A balança comercial contribuiu novamente para a redução do déficit externo no mês passado, apresentando superávit de US$ 1,879 bilhões no período. Em contrapartida, as contas de serviços e renda primária voltaram a exercer influência negativa no saldo de transações correntes, apresentando déficits de US$ 2,8 bilhões e US$ 3,5 bilhões, respectivamente (resultado muito próximo do observado no mês anterior).

O Investimento Direto no País (IDP) registrou entrada líquida de US$ 6,7 bilhões em outubro, acelerando em relação aos US$ 5,2 bilhões e US$ 6,0 bilhões exibidos em agosto e setembro, nessa ordem. O resultado foi bastante superior ao que esperávamos (US$ 5,9 bilhões). Com isso, em doze meses, essa conta acumulou superávit de US$ 70,7 bilhões, o equivalente a 3,84% do PIB.

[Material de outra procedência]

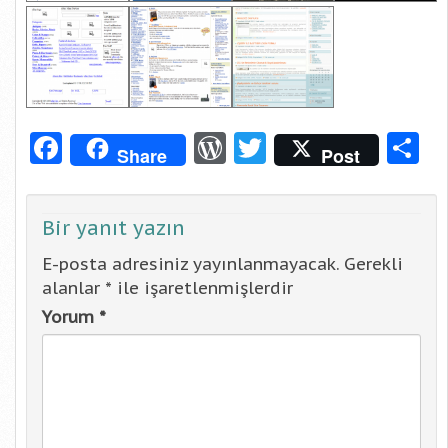
Facebook
WordPress
Twitter
S
Share
Post
Bir yanıt yazın
E-posta adresiniz yayınlanmayacak.
Gerekli
alanlar
*
ile işaretlenmişlerdir
Yorum
*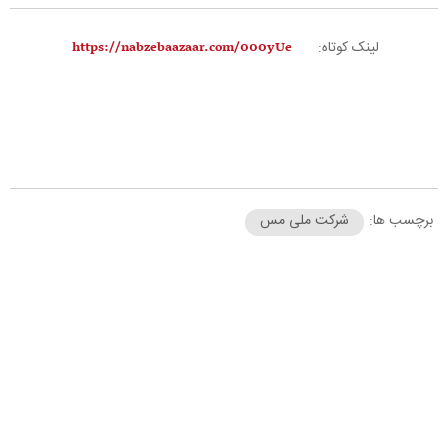
لینک کوتاه:
برچسب ها:
شرکت ملی مس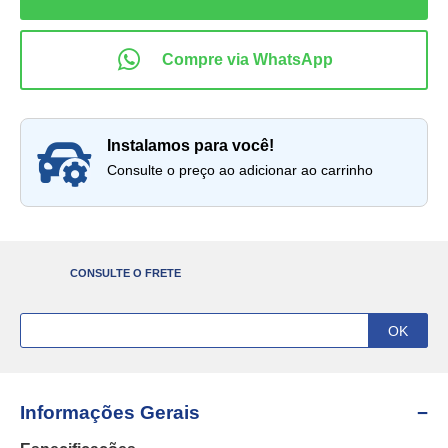
instalamos para você!
Consulte o preço ao adicionar ao carrinho
CONSULTE O FRETE
Informações Gerais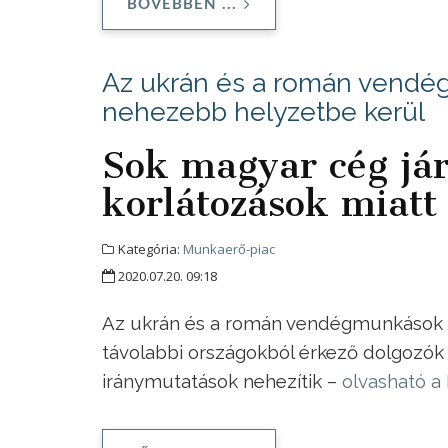
BŐVEBBEN ...
Az ukrán és a román vendég
nehezebb helyzetbe kerül
Sok magyar cég jár
korlátozások miatt
Kategória:
Munkaerő-piac
2020.07.20. 09:18
Az ukrán és a román vendégmunkások né
távolabbi országokból érkező dolgozók
iránymutatások nehezítik –
olvasható 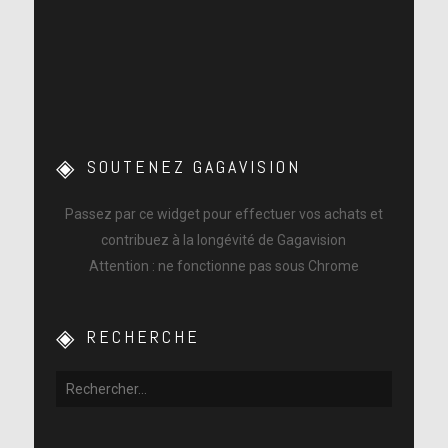
SOUTENEZ GAGAVISION
Passez par ce widget pour effectuer vos achats et
contribuez à la longévité de Gagavision
Attention : ne fonctionne pas sous Chrome
RECHERCHE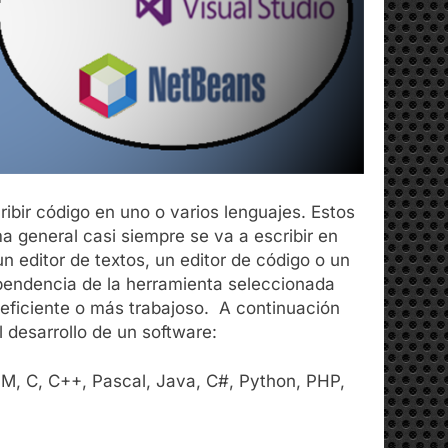
ribir código en uno o varios lenguajes. Estos
 general casi siempre se va a escribir en
un editor de textos, un editor de código o un
ependencia de la herramienta seleccionada
 eficiente o más trabajoso. A continuación
 desarrollo de un software:
, C, C++, Pascal, Java, C#, Python, PHP,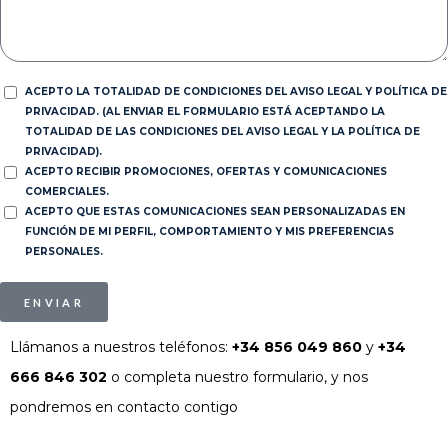
ACEPTO LA TOTALIDAD DE CONDICIONES DEL AVISO LEGAL Y POLÍTICA DE
PRIVACIDAD. (AL ENVIAR EL FORMULARIO ESTÁ ACEPTANDO LA
TOTALIDAD DE LAS CONDICIONES DEL AVISO LEGAL Y LA POLÍTICA DE
PRIVACIDAD).
ACEPTO RECIBIR PROMOCIONES, OFERTAS Y COMUNICACIONES
COMERCIALES.
ACEPTO QUE ESTAS COMUNICACIONES SEAN PERSONALIZADAS EN
FUNCIÓN DE MI PERFIL, COMPORTAMIENTO Y MIS PREFERENCIAS
PERSONALES.
ENVIAR
Llámanos a nuestros teléfonos:
+34 856 049 860
y
+34
666 846 302
o completa nuestro formulario, y nos
pondremos en contacto contigo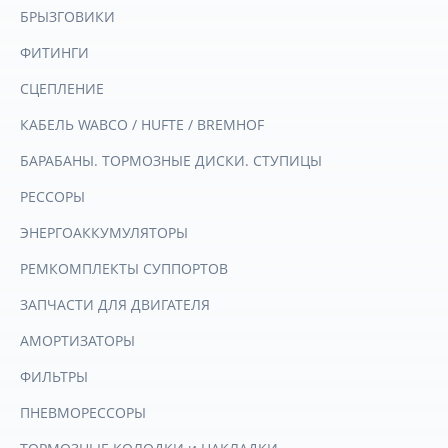
БРЫЗГОВИКИ
ФИТИНГИ
СЦЕПЛЕНИЕ
КАБЕЛЬ WABCO / HUFTE / BREMHOF
БАРАБАНЫ. ТОРМОЗНЫЕ ДИСКИ. СТУПИЦЫ
РЕССОРЫ
ЭНЕРГОАККУМУЛЯТОРЫ
РЕМКОМПЛЕКТЫ СУППОРТОВ
ЗАПЧАСТИ ДЛЯ ДВИГАТЕЛЯ
АМОРТИЗАТОРЫ
ФИЛЬТРЫ
ПНЕВМОРЕССОРЫ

Os investimentos em carteira mostraram mais uma forte saída líquida em outubro, de US$ 3,1 bilhões (ante saída de US$ 3,3 bilhões observada em setembro), explicada essencialmente pelo déficit de US$ 3,3 bilhões em títulos de renda fixa.

A taxa de rolagem da dívida externa interrompeu a trajetória de alta dos últimos meses, ao registrar forte recuo, passando de 205% para 85% entre setembro e outubro, sugerindo alguma piora para o financiamento externo das empresas.

Dessa forma, diante da confirmação de que há um intenso ajuste em curso nas contas externas, mantemos nossa perspectiva de redução do déficit em conta corrente em 2015. Considerando o conceito “clássico” (BPM5), projetamos déficit externo de US$ 49,7 bilhões e revisamos nossa projeção de IED (Investimento Estrangeiro Direto) de US$ 50 bilhões para US$ 56 bilhões. Já no conceito BPM6, mantemos o cenário de déficit em conta corrente de US$ 57,4 bilhões (o equivalente a 3,1% do PIB, sucedendo saldo negativo de US$ 104 bilhões em 2014 (4,4% do PIB). Adicionalmente, o IDP deve somar US$ 65 bilhões, desacelerando em relação aos US$ 96,9 bilhões registrados no ano passado.

* Departamento de Pesquisas e Estudos Econômicos do Bradesco.